# EXERCISE OBJECTIVE
Return an exact copy of the data, starting at its first line and ending at the line that contains "32: (875, 409, 2.08)", minus any pictures.

# DATA SECTION
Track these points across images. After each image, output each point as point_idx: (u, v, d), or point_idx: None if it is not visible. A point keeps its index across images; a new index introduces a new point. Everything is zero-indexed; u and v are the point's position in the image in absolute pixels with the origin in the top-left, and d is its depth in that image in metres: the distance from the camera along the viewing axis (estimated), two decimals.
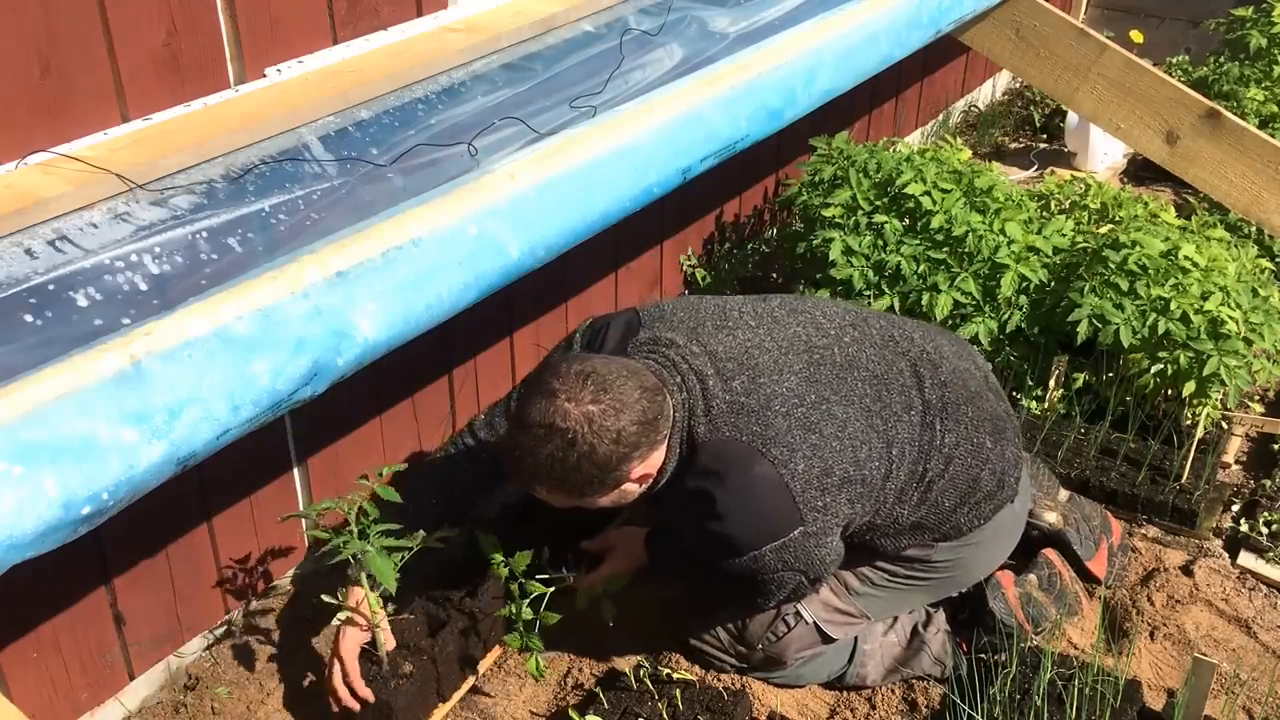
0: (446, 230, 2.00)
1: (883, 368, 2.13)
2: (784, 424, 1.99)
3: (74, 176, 1.77)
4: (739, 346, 2.06)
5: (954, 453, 2.15)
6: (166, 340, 1.65)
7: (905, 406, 2.11)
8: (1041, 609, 2.43)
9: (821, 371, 2.06)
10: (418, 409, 2.81)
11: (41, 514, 1.48)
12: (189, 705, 2.34)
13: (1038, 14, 3.58)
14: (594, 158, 2.25)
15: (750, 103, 2.57)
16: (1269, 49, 4.56)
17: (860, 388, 2.08)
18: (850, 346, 2.13)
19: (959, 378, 2.21)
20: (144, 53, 2.00)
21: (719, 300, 2.21)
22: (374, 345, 1.89)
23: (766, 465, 1.96)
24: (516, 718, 2.33)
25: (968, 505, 2.19)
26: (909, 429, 2.11)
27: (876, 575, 2.28)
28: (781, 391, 2.01)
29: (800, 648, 2.29)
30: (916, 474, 2.13)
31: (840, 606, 2.29)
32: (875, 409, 2.08)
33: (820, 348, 2.10)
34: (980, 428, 2.19)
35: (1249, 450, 3.08)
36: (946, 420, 2.15)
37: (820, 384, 2.05)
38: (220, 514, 2.40)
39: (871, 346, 2.15)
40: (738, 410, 1.99)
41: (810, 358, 2.08)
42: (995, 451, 2.20)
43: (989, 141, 5.06)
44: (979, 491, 2.19)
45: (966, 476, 2.16)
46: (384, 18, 2.42)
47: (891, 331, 2.22)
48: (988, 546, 2.31)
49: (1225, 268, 2.92)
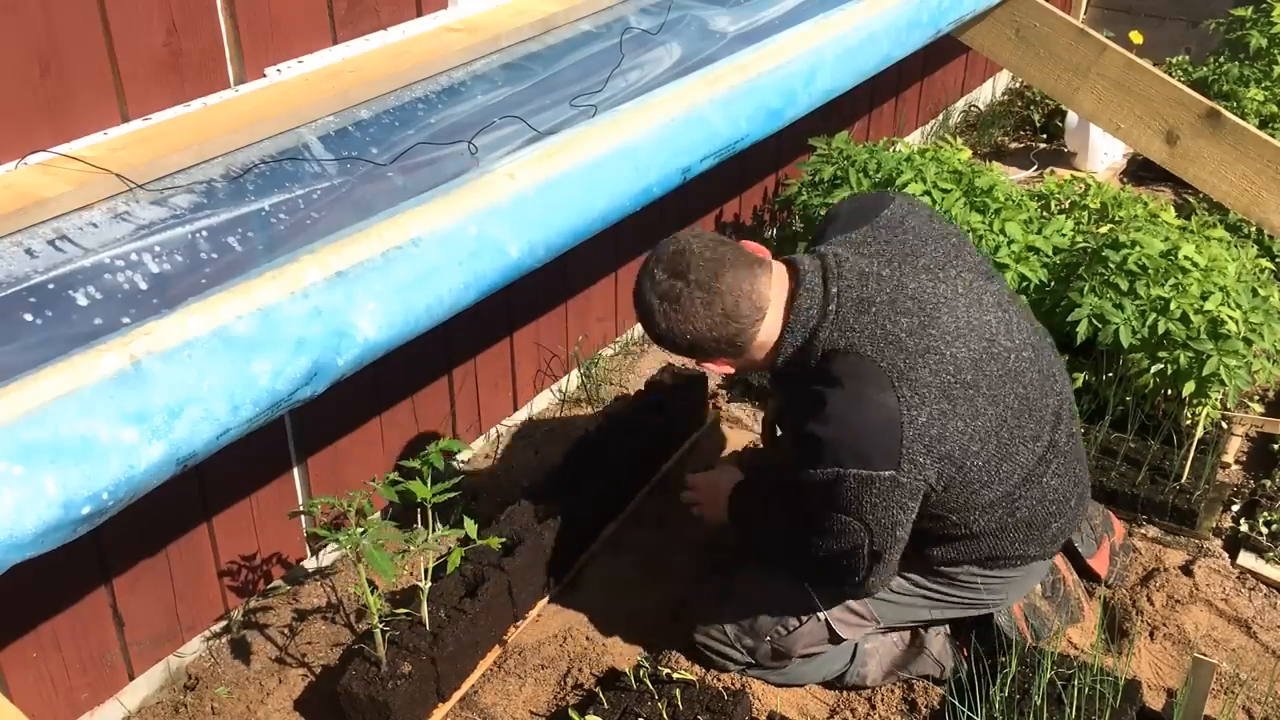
0: (446, 230, 2.00)
1: (1036, 394, 2.12)
2: (930, 378, 1.98)
3: (74, 176, 1.77)
4: (933, 296, 2.06)
5: (1049, 495, 2.17)
6: (166, 340, 1.65)
7: (1034, 437, 2.12)
8: (1044, 619, 2.42)
9: (989, 366, 2.05)
10: (418, 409, 2.81)
11: (41, 514, 1.48)
12: (189, 705, 2.34)
13: (1038, 14, 3.58)
14: (594, 157, 2.25)
15: (750, 103, 2.56)
16: (1269, 49, 4.56)
17: (1010, 399, 2.07)
18: (1023, 363, 2.12)
19: (1078, 437, 2.28)
20: (144, 52, 2.00)
21: (952, 244, 2.19)
22: (374, 345, 1.89)
23: (893, 397, 1.95)
24: (516, 718, 2.33)
25: (1023, 545, 2.20)
26: (1028, 456, 2.11)
27: (898, 582, 2.25)
28: (945, 354, 2.01)
29: (808, 643, 2.29)
30: (1012, 498, 2.12)
31: (855, 608, 2.28)
32: (1012, 423, 2.07)
33: (1001, 346, 2.09)
34: (1075, 486, 2.24)
35: (1249, 450, 3.08)
36: (1059, 465, 2.17)
37: (981, 373, 2.04)
38: (220, 514, 2.40)
39: (1037, 372, 2.15)
40: (892, 342, 1.99)
41: (988, 349, 2.07)
42: (1074, 512, 2.25)
43: (989, 141, 5.07)
44: (1044, 538, 2.21)
45: (1044, 521, 2.18)
46: (384, 18, 2.42)
47: (1053, 370, 2.23)
48: (1011, 587, 2.31)
49: (1225, 268, 2.92)
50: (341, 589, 2.62)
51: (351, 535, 2.11)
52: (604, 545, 2.76)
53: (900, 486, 1.97)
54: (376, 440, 2.72)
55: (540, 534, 2.52)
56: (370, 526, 2.15)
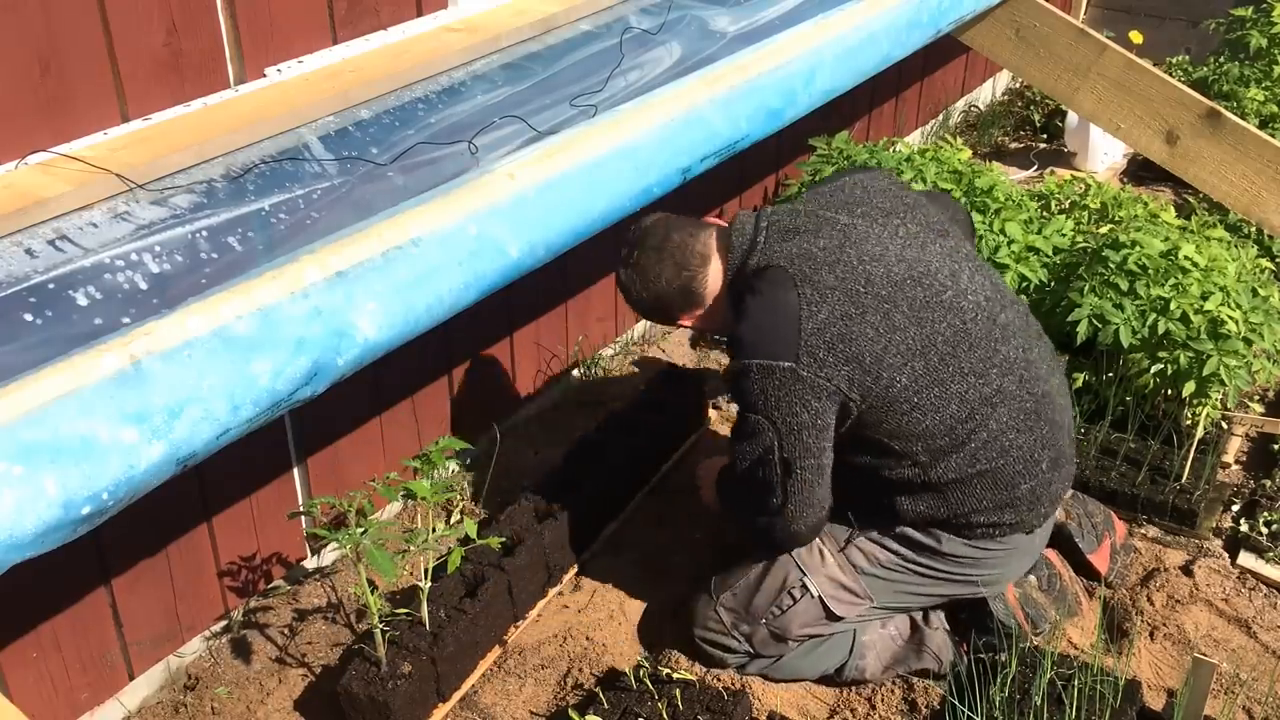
0: (446, 230, 2.00)
1: (981, 337, 2.19)
2: (834, 282, 2.12)
3: (74, 176, 1.77)
4: (863, 232, 2.22)
5: (1010, 450, 2.19)
6: (166, 340, 1.65)
7: (976, 374, 2.17)
8: (1041, 610, 2.43)
9: (913, 290, 2.16)
10: (418, 409, 2.81)
11: (41, 514, 1.48)
12: (189, 705, 2.34)
13: (1038, 14, 3.58)
14: (594, 157, 2.25)
15: (750, 103, 2.56)
16: (1269, 49, 4.56)
17: (942, 328, 2.15)
18: (966, 303, 2.20)
19: (1050, 405, 2.26)
20: (144, 53, 2.00)
21: (908, 204, 2.32)
22: (374, 345, 1.89)
23: (794, 295, 2.11)
24: (516, 718, 2.33)
25: (995, 508, 2.21)
26: (967, 390, 2.16)
27: (884, 555, 2.28)
28: (857, 267, 2.15)
29: (804, 623, 2.30)
30: (959, 439, 2.16)
31: (846, 583, 2.30)
32: (943, 349, 2.15)
33: (936, 281, 2.19)
34: (1045, 448, 2.24)
35: (1249, 450, 3.08)
36: (1014, 417, 2.19)
37: (901, 293, 2.15)
38: (220, 514, 2.40)
39: (987, 319, 2.21)
40: (806, 257, 2.16)
41: (915, 277, 2.17)
42: (1046, 477, 2.25)
43: (989, 141, 5.07)
44: (1014, 501, 2.22)
45: (1010, 479, 2.20)
46: (384, 18, 2.42)
47: (1017, 331, 2.27)
48: (998, 563, 2.31)
49: (1225, 268, 2.92)
50: (341, 589, 2.62)
51: (352, 535, 2.12)
52: (604, 545, 2.76)
53: (800, 380, 2.08)
54: (376, 440, 2.72)
55: (540, 534, 2.52)
56: (370, 526, 2.15)
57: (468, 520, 2.29)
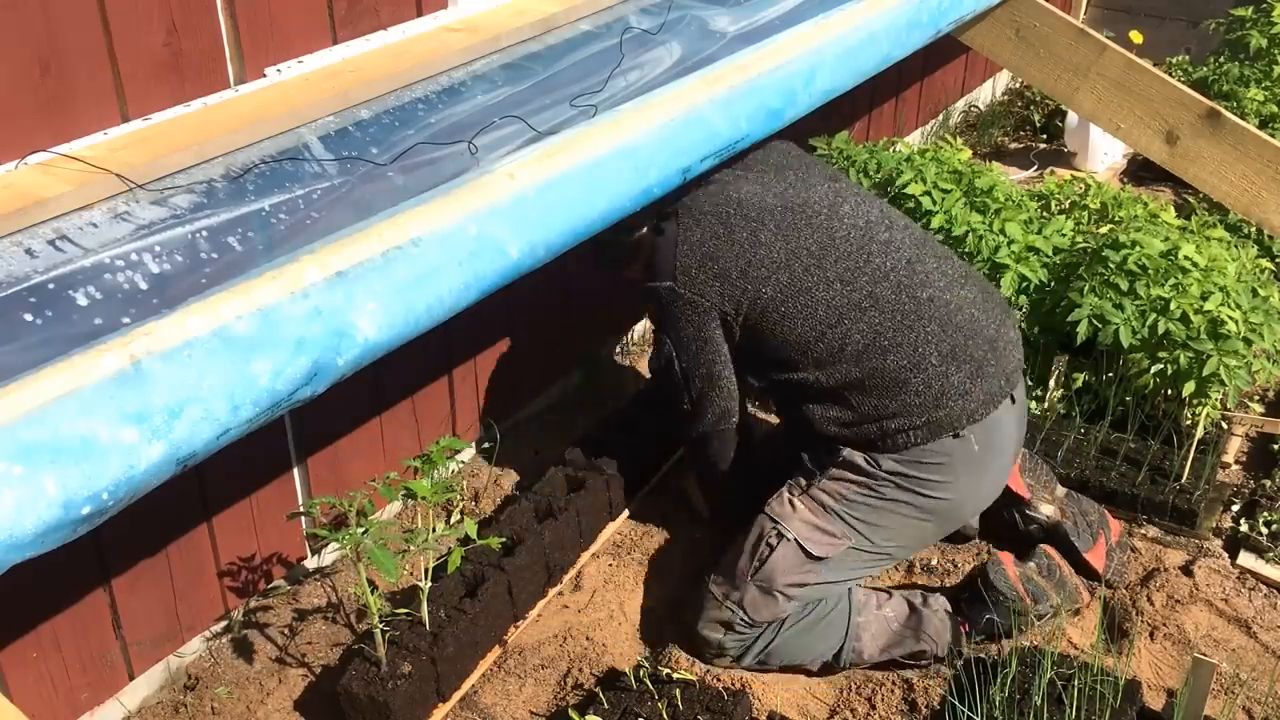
0: (446, 230, 2.00)
1: (854, 251, 2.42)
2: (709, 208, 2.46)
3: (74, 176, 1.77)
4: (754, 180, 2.55)
5: (893, 350, 2.35)
6: (166, 340, 1.65)
7: (843, 281, 2.39)
8: (1041, 589, 2.45)
9: (783, 215, 2.45)
10: (418, 409, 2.81)
11: (41, 514, 1.48)
12: (189, 705, 2.34)
13: (1038, 14, 3.58)
14: (594, 157, 2.25)
15: (750, 103, 2.56)
16: (1269, 49, 4.56)
17: (808, 243, 2.42)
18: (838, 223, 2.46)
19: (943, 308, 2.40)
20: (144, 53, 2.00)
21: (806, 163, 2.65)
22: (374, 345, 1.89)
23: (675, 224, 2.47)
24: (516, 718, 2.33)
25: (902, 411, 2.33)
26: (834, 296, 2.38)
27: (844, 489, 2.37)
28: (731, 196, 2.49)
29: (787, 570, 2.33)
30: (831, 340, 2.37)
31: (819, 524, 2.35)
32: (808, 261, 2.40)
33: (810, 208, 2.48)
34: (931, 344, 2.36)
35: (1249, 450, 3.08)
36: (886, 319, 2.36)
37: (769, 214, 2.45)
38: (220, 514, 2.40)
39: (858, 236, 2.45)
40: (692, 196, 2.51)
41: (787, 204, 2.47)
42: (939, 370, 2.35)
43: (989, 141, 5.07)
44: (914, 400, 2.33)
45: (899, 377, 2.34)
46: (384, 18, 2.42)
47: (897, 242, 2.48)
48: (946, 480, 2.35)
49: (1225, 268, 2.92)
50: (342, 589, 2.63)
51: (352, 535, 2.12)
52: (604, 545, 2.76)
53: (679, 297, 2.42)
54: (376, 440, 2.72)
55: (540, 534, 2.52)
56: (371, 526, 2.15)
57: (468, 520, 2.29)
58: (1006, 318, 2.51)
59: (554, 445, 3.02)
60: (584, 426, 2.95)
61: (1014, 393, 2.43)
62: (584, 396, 3.31)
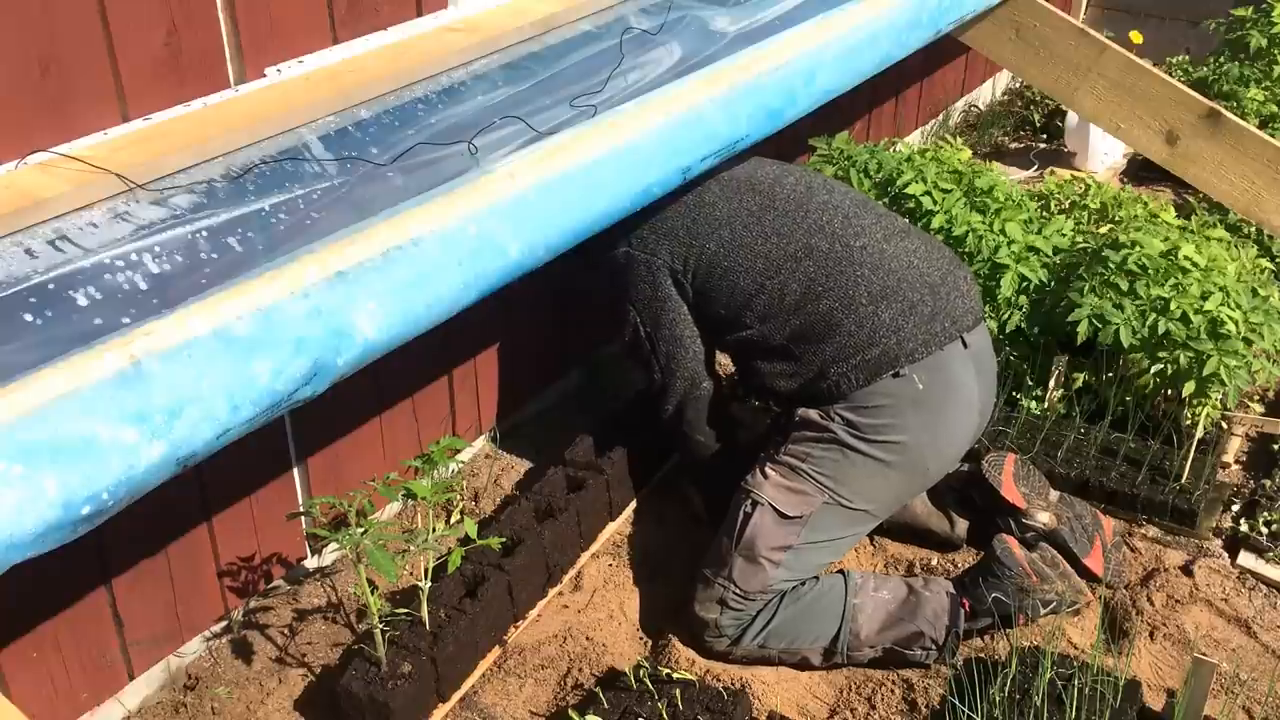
0: (446, 230, 2.00)
1: (786, 206, 2.58)
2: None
3: (74, 176, 1.77)
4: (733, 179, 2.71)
5: (824, 297, 2.45)
6: (166, 340, 1.65)
7: (781, 234, 2.54)
8: (1044, 571, 2.47)
9: (728, 181, 2.65)
10: (418, 409, 2.81)
11: (41, 514, 1.48)
12: (189, 705, 2.34)
13: (1038, 14, 3.58)
14: (594, 157, 2.25)
15: (750, 103, 2.56)
16: (1269, 49, 4.56)
17: (748, 204, 2.60)
18: (779, 188, 2.64)
19: (875, 254, 2.50)
20: (144, 52, 2.00)
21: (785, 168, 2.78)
22: (374, 345, 1.89)
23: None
24: (516, 718, 2.33)
25: (839, 356, 2.41)
26: (771, 249, 2.52)
27: (809, 449, 2.41)
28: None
29: (766, 535, 2.37)
30: (770, 290, 2.50)
31: (790, 485, 2.39)
32: (746, 219, 2.57)
33: (757, 178, 2.67)
34: (860, 285, 2.45)
35: (1249, 450, 3.08)
36: (818, 267, 2.48)
37: (716, 182, 2.65)
38: (220, 514, 2.40)
39: (798, 195, 2.61)
40: None
41: (736, 176, 2.67)
42: (869, 310, 2.43)
43: (989, 141, 5.07)
44: (842, 340, 2.41)
45: (832, 319, 2.43)
46: (384, 18, 2.42)
47: (861, 209, 2.62)
48: (895, 420, 2.38)
49: (1225, 268, 2.92)
50: (341, 589, 2.63)
51: (352, 535, 2.12)
52: (604, 545, 2.76)
53: (634, 259, 2.61)
54: (376, 440, 2.72)
55: (540, 534, 2.52)
56: (370, 526, 2.15)
57: (468, 520, 2.29)
58: (956, 268, 2.58)
59: (554, 445, 3.02)
60: (584, 426, 2.95)
61: (966, 337, 2.46)
62: (584, 396, 3.31)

# RESPONSE AREA
Track these points across images. After each image, output each point as point_idx: (u, v, d), or point_idx: None if it is not visible. A point keeps its index across images; a new index introduces a new point. Everything is zero-indexed; u and v are the point's position in the image in absolute pixels with the origin in the top-left, and d is its depth in that image in metres: the distance from the camera along the viewing axis (estimated), two decimals.
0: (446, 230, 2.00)
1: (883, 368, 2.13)
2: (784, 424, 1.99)
3: (74, 176, 1.77)
4: (739, 346, 2.06)
5: (954, 453, 2.15)
6: (166, 340, 1.65)
7: (905, 406, 2.11)
8: (1041, 609, 2.43)
9: (821, 371, 2.06)
10: (418, 409, 2.81)
11: (41, 514, 1.48)
12: (189, 705, 2.34)
13: (1038, 14, 3.58)
14: (594, 158, 2.25)
15: (750, 103, 2.57)
16: (1269, 49, 4.56)
17: (860, 388, 2.08)
18: (850, 346, 2.13)
19: (959, 378, 2.21)
20: (144, 53, 2.00)
21: (719, 300, 2.21)
22: (374, 345, 1.89)
23: (766, 465, 1.96)
24: (516, 718, 2.33)
25: (968, 505, 2.19)
26: (909, 429, 2.11)
27: (876, 575, 2.28)
28: (781, 391, 2.01)
29: (800, 648, 2.29)
30: (916, 474, 2.13)
31: (840, 606, 2.29)
32: (875, 409, 2.08)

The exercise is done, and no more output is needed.